*Exercise:* The finished copy must match the records exactly, except that it contains no pictures.

[Skeletal landmark data]

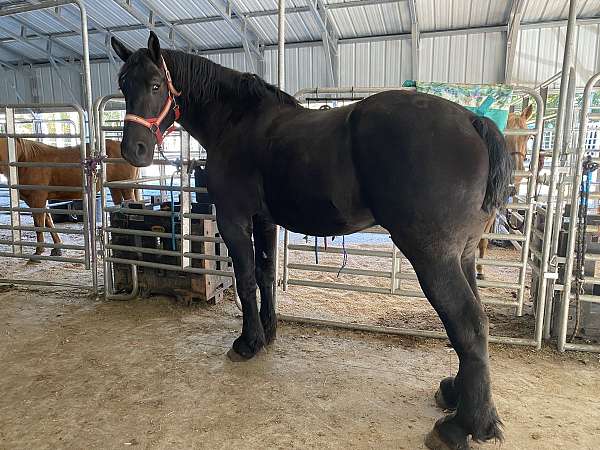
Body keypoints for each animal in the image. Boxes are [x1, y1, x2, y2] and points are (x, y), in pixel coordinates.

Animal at [0, 137, 138, 256]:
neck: (26, 159)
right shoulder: (38, 201)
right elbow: (49, 222)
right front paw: (57, 248)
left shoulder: (37, 199)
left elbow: (39, 225)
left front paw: (39, 251)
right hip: (114, 187)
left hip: (126, 188)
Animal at [111, 32, 510, 450]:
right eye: (123, 85)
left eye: (156, 85)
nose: (134, 150)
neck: (237, 121)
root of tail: (473, 120)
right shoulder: (264, 220)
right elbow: (266, 274)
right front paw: (268, 333)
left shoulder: (234, 219)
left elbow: (246, 280)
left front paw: (248, 343)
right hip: (462, 255)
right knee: (475, 323)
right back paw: (456, 395)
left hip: (432, 257)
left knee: (468, 323)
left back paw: (464, 426)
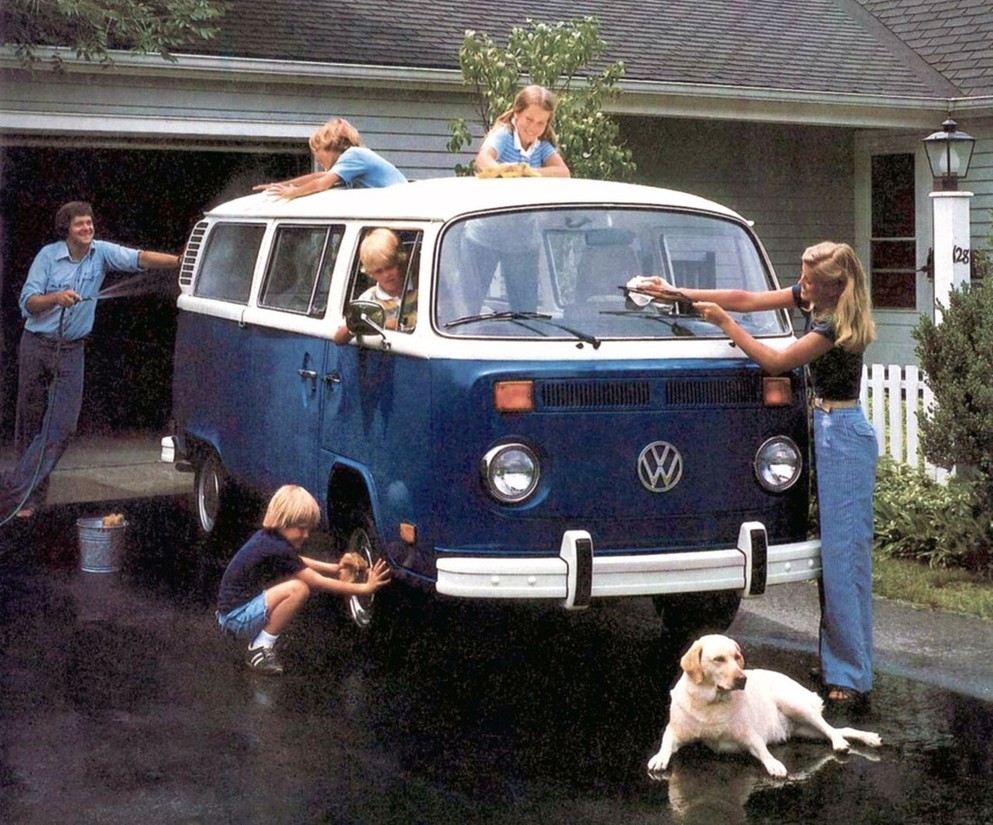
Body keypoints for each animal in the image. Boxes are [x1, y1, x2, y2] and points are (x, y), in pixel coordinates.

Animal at [647, 634, 882, 778]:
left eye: (737, 657)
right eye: (719, 659)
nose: (743, 679)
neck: (712, 703)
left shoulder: (751, 735)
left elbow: (763, 749)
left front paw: (774, 764)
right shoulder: (674, 731)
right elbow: (666, 743)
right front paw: (659, 758)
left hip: (796, 706)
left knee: (832, 730)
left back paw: (844, 743)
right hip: (805, 730)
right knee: (841, 729)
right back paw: (868, 738)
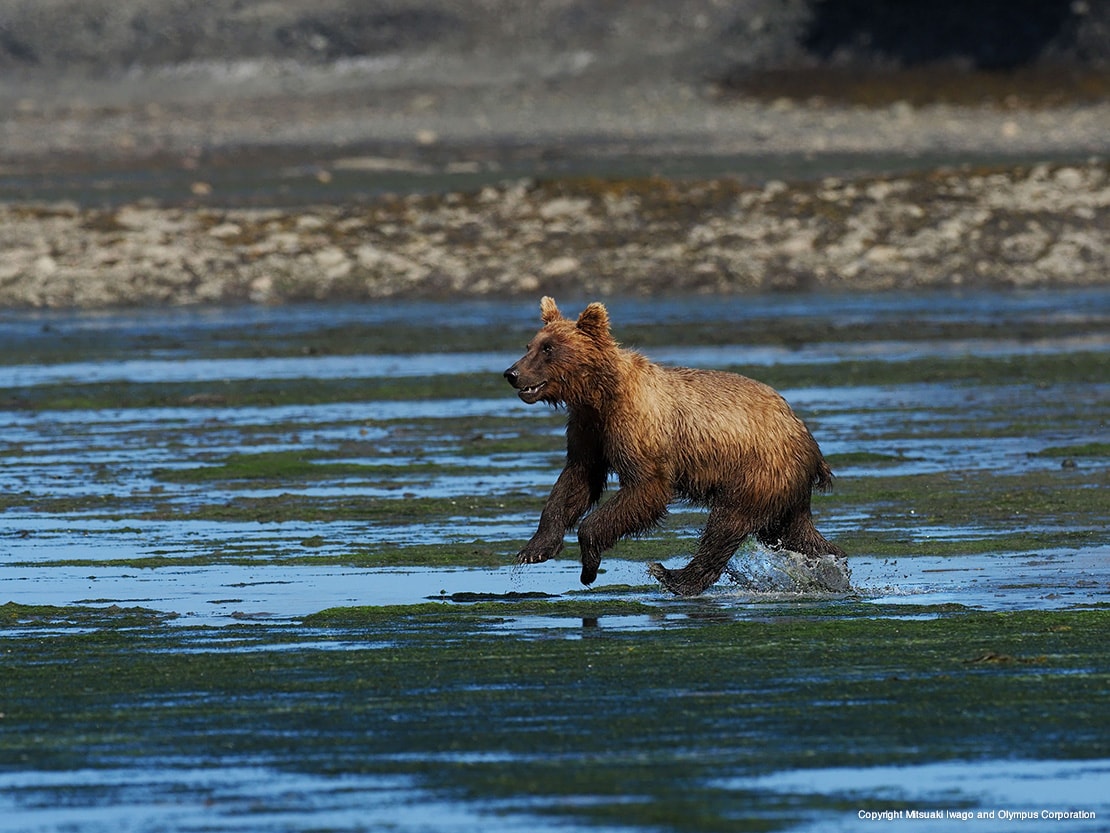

*Answer to the problem:*
Body keypoints for each animal in the image. Boxes are [x1, y1, x2, y2] and points are (x, y), in pixel coordinates.

Animal at [0, 137, 138, 256]:
neck: (26, 159)
right shoulder: (38, 201)
right elbow: (49, 222)
right front paw: (57, 248)
left shoulder: (37, 199)
left elbow: (39, 225)
left front paw: (39, 251)
right hip: (114, 187)
left hip: (126, 188)
Animal at [111, 32, 510, 450]:
right eye: (123, 85)
left eye: (156, 85)
nose: (134, 150)
neck: (237, 121)
root of tail: (473, 120)
right shoulder: (264, 220)
right elbow: (266, 274)
right front paw: (268, 333)
left shoulder: (234, 219)
left elbow: (246, 280)
left front paw: (248, 343)
right hip: (462, 255)
right knee: (475, 323)
right back paw: (456, 395)
left hip: (432, 257)
left knee: (468, 323)
left back paw: (464, 426)
Body keypoints for each animal in the image. Boxes are [x1, y1, x2, y2] and points are (x, y), in pixel coordinates.

Animal at [647, 634, 882, 778]:
left eye: (737, 657)
right eye: (719, 659)
nose: (743, 679)
neck: (712, 703)
left shoulder: (751, 735)
left elbow: (763, 749)
left front paw: (774, 764)
right shoulder: (674, 731)
right elbow: (666, 743)
right front paw: (659, 758)
left hip: (796, 706)
left knee: (832, 730)
left back paw: (844, 743)
right hip: (805, 730)
right knee: (841, 729)
right back paw: (868, 738)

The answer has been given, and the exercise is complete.